Execution of cell fate choice by cooperative gene activities

Development of higher eukaryotic organisms proceeds through a series of cell fate transitions, typically accompanied by a decline in developmental potency. Research in recent years has contributed to a substantial understanding of the molecular underpinnings of pluripotency. However, the mechanisms that compute cues from the cellular environment to elicit a regulated and exact cell fate choice are currently unknown. As a consequence, primary lineage decisions from mammalian pluripotent cells cannot be properly controlled experimentally. An interdisciplinary approach between the stem cell researchers from the group of Martin Leeb and computational biologists from the group of Andreas Beyer (University of Cologne) will focus on filling this gap in knowledge. In a first step we have systematically identified genes required for the differentiation of embryonic stem cells and used this information for a systems biology study to identify the key targets of more than 70 differentiation driver genes.

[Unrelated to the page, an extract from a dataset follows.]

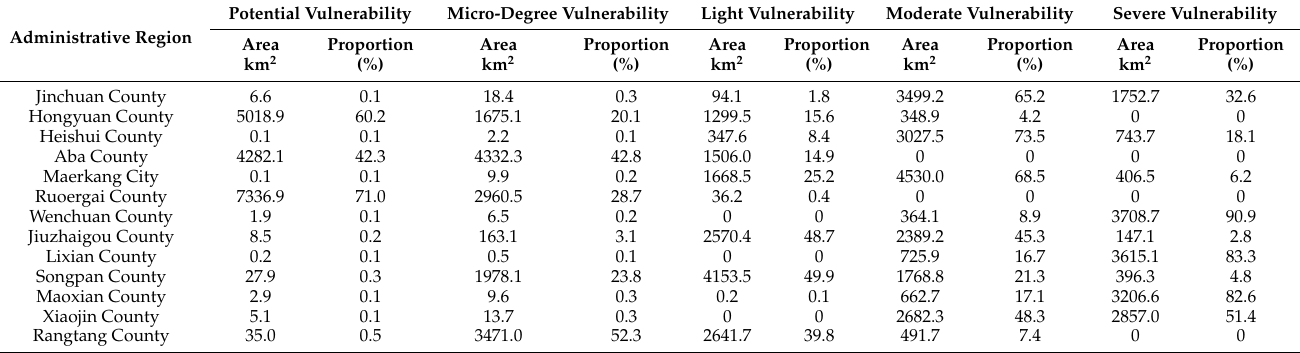
Table 9. Area proportions of socio-ecological vulnerability grades in administrative regions, Aba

One key finding was that no single gene seemed to be completely required for the exit from nave pluripotency, and even in the strongest mutants, only differentiation delays could be observed. This suggests extensive redundancy in the wiring of differentiation networks. In this project, we will systematically study epistasis between exit driver genes by developing novel 3D screening platforms and analysis pipelines. Our project will contribute to a deeper understanding of the mechanisms that drive and maintain cell identity and will identify the molecular reason for robustness in development.